The same song closes out Common’s latest album, Black America Again, which came out on Friday. It’s one of several highly political pieces on the album. “Home,” for instance, is an Old Testament-inflected song partly about Common’s own awakening, that includes the lyric: “take house n***as outta darkness till they lights is on/I’m a put a hyphen on your name/Rapper-actor-activist.” And tracks like “A Bigger Picture Called Free” are unsparing in Common’s assessment on where the blame belongs for many a devastated black life: “My pops, y’all built and destroyed him/With prescriptions of poverty, dope, and unemployment.”

“The Day Women Took Over” imagines a world where that happens, with lyrics name-checking several personal heroines: “Now Michelle Alexander wrote the new constitution/Beyoncé made the music for the revolution/Imagine it, a world more compassionate.”

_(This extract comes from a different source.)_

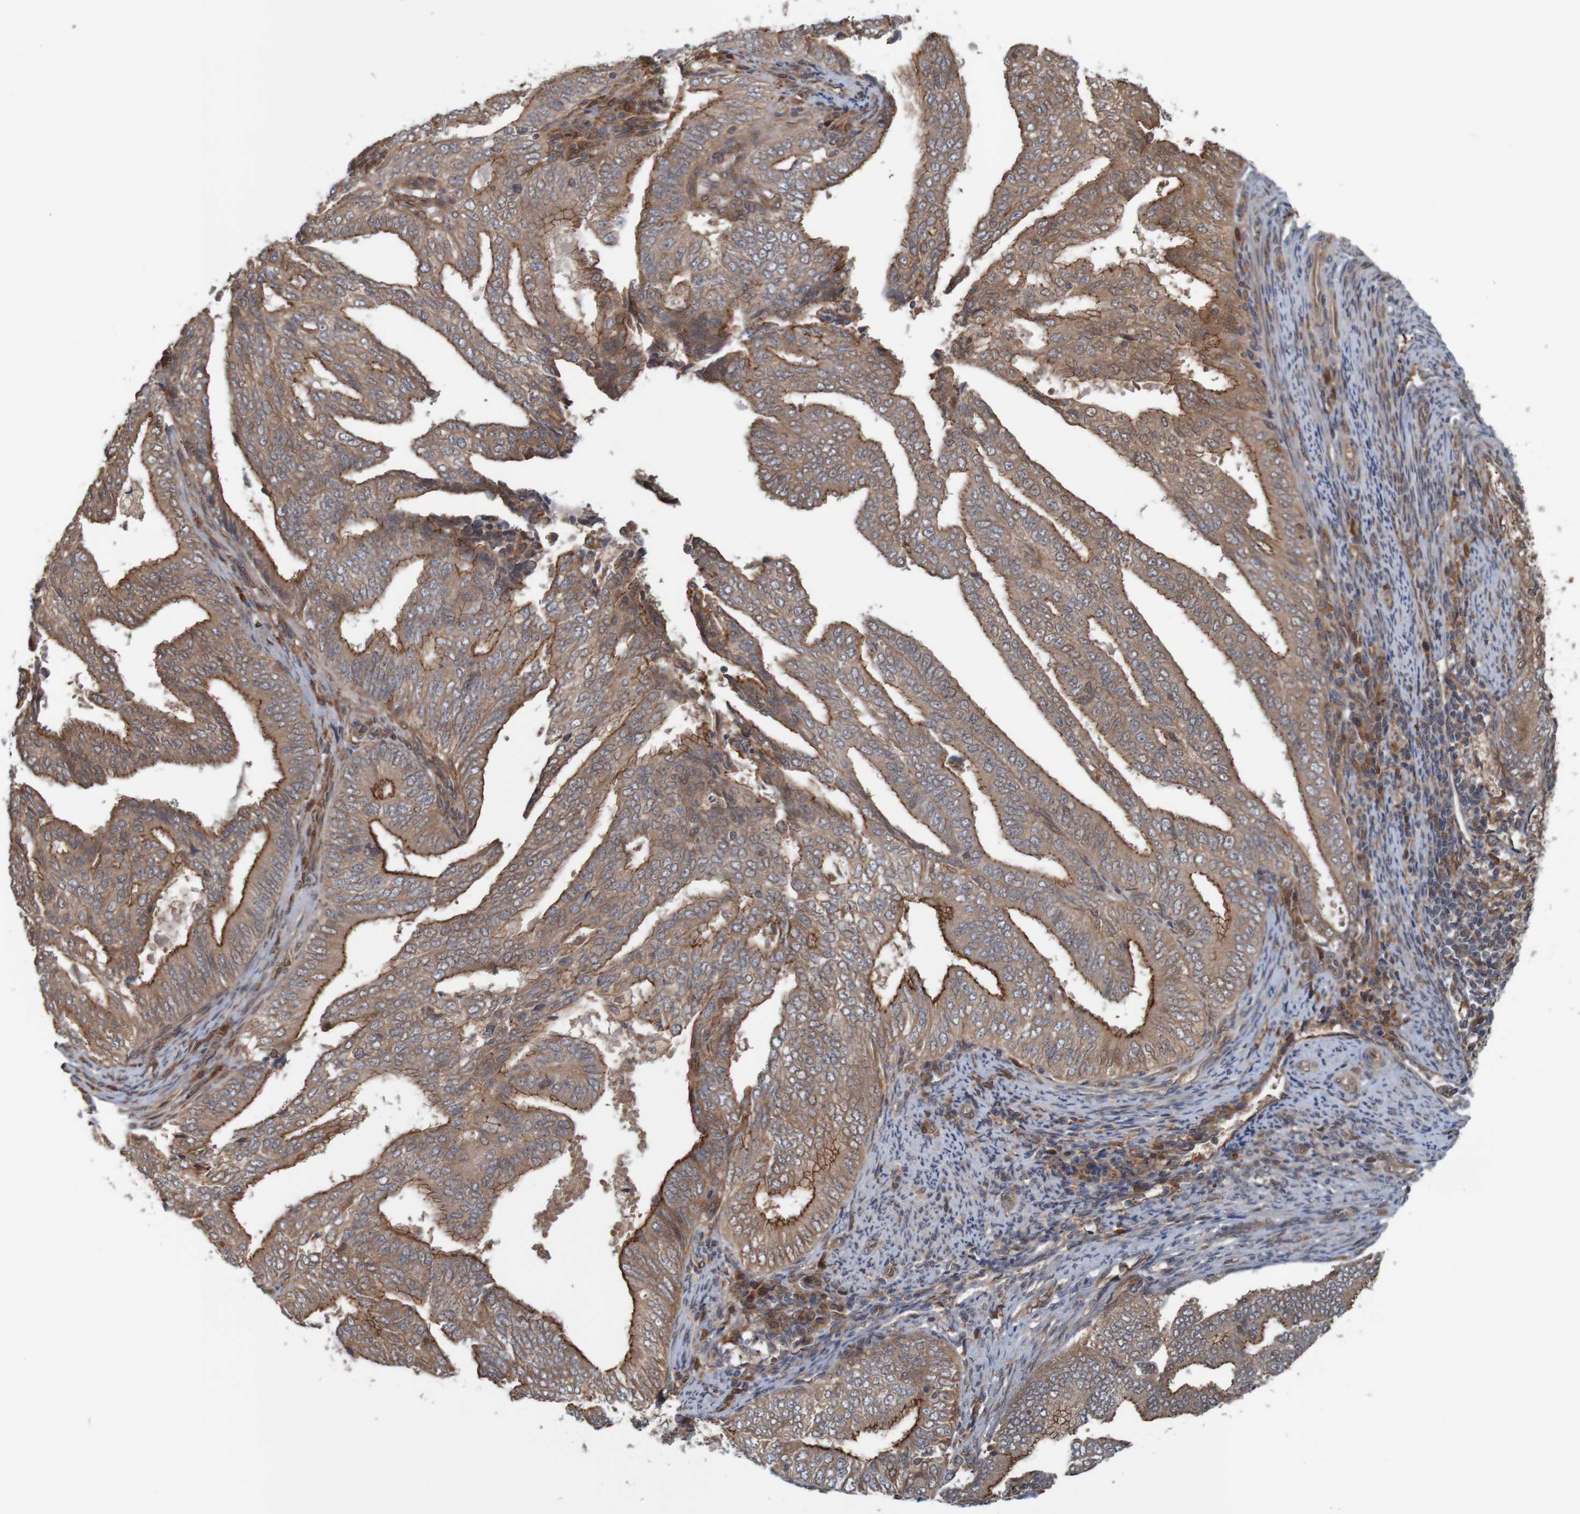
{"staining": {"intensity": "moderate", "quantity": ">75%", "location": "cytoplasmic/membranous"}, "tissue": "endometrial cancer", "cell_type": "Tumor cells", "image_type": "cancer", "snomed": [{"axis": "morphology", "description": "Adenocarcinoma, NOS"}, {"axis": "topography", "description": "Endometrium"}], "caption": "There is medium levels of moderate cytoplasmic/membranous staining in tumor cells of endometrial cancer, as demonstrated by immunohistochemical staining (brown color).", "gene": "ARHGEF11", "patient": {"sex": "female", "age": 58}}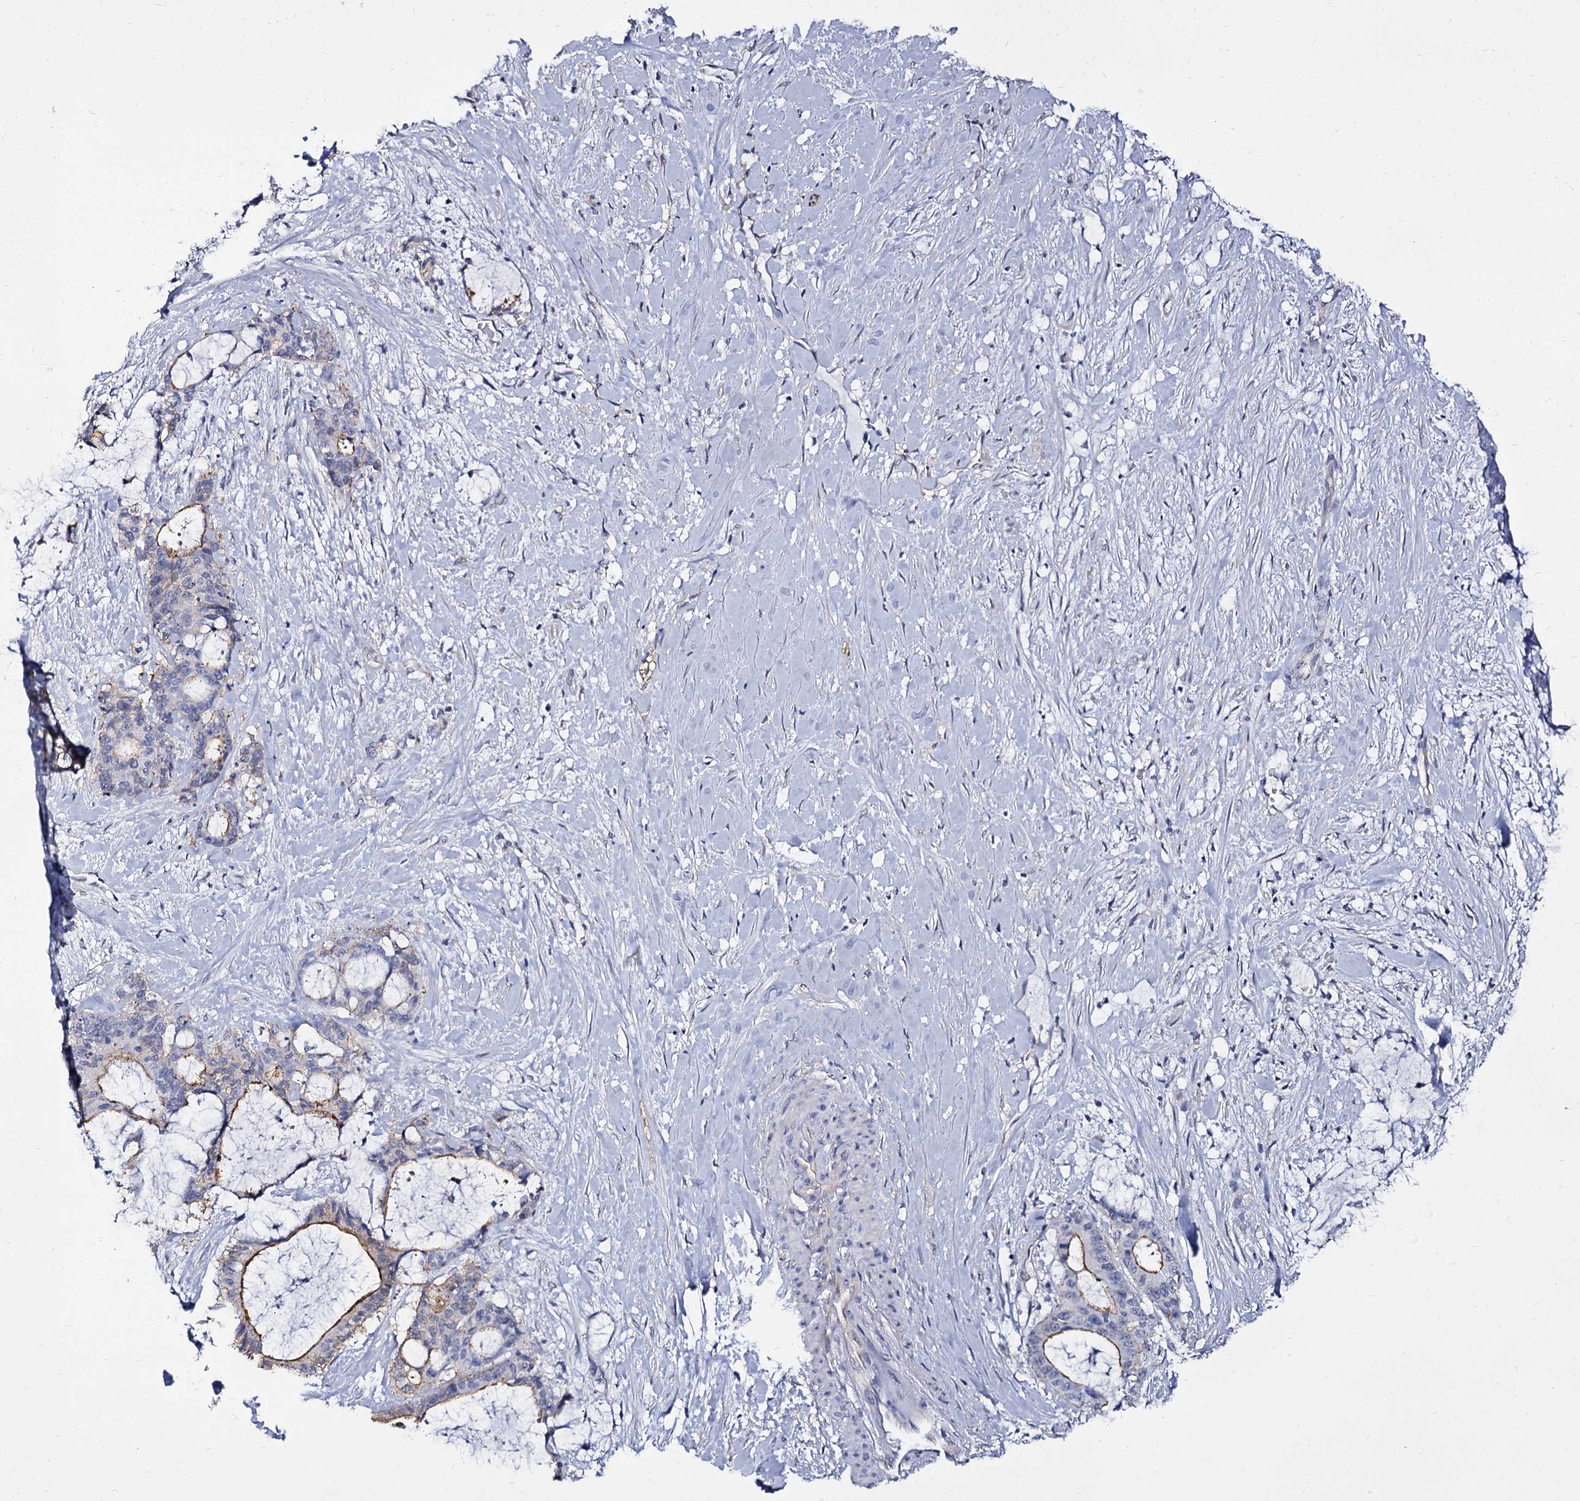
{"staining": {"intensity": "moderate", "quantity": "25%-75%", "location": "cytoplasmic/membranous"}, "tissue": "liver cancer", "cell_type": "Tumor cells", "image_type": "cancer", "snomed": [{"axis": "morphology", "description": "Normal tissue, NOS"}, {"axis": "morphology", "description": "Cholangiocarcinoma"}, {"axis": "topography", "description": "Liver"}, {"axis": "topography", "description": "Peripheral nerve tissue"}], "caption": "Liver cancer stained for a protein demonstrates moderate cytoplasmic/membranous positivity in tumor cells.", "gene": "CBFB", "patient": {"sex": "female", "age": 73}}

Though Hillary Clinton is not named in the song, Common said on Friday he had already mailed in a vote for her. “I actually feel like if Hillary was a man, we wouldn’t even be having a conversation about Trump being anywhere close to winning,” given their respective qualifications, Common said, just four days before the election.

Here again, Common’s greater outspokenness on political matters, along with a more commanding view of where to best devote his energies, all stems from his involvement with Selma. To prepare to portray James Bevel, Common had to inhabit a Civil Rights activist’s mind like never before. “There was a strategy to what they were doing,” he explained, citing, for instance, the Southern Christian Leadership Conference’s savvy around protesting where news cameras would amplify sympathetic images of their movement. “That made me think about things…It made me become more political than I have ever been.”

Common and Ava Duvernay attending the New York Film Festival premiere of Netflix’s documentary 13th, the first-ever nonfiction work to open the festival.Photo: Marion Curtis, StarPix, for Netflix

While he used to just vote, Common said he now thinks about other things he can do. “If I have a problem with police killing black people, I need to know what things I can do policy-wise to help change things,” he explained, such as asking, “Who is the person that selects the police chief? Who is the person that sets up the training for the police in this state and that state?” Service, too, is important. Common says he’s determined to spend more time visiting prisons, helping prepare the incarcerated to reenter society.

Selma and what came after unified his voice and his efforts.

“I realized I had to do more,” he said, “If I’ma talk it and rap it, then I gotta be it.”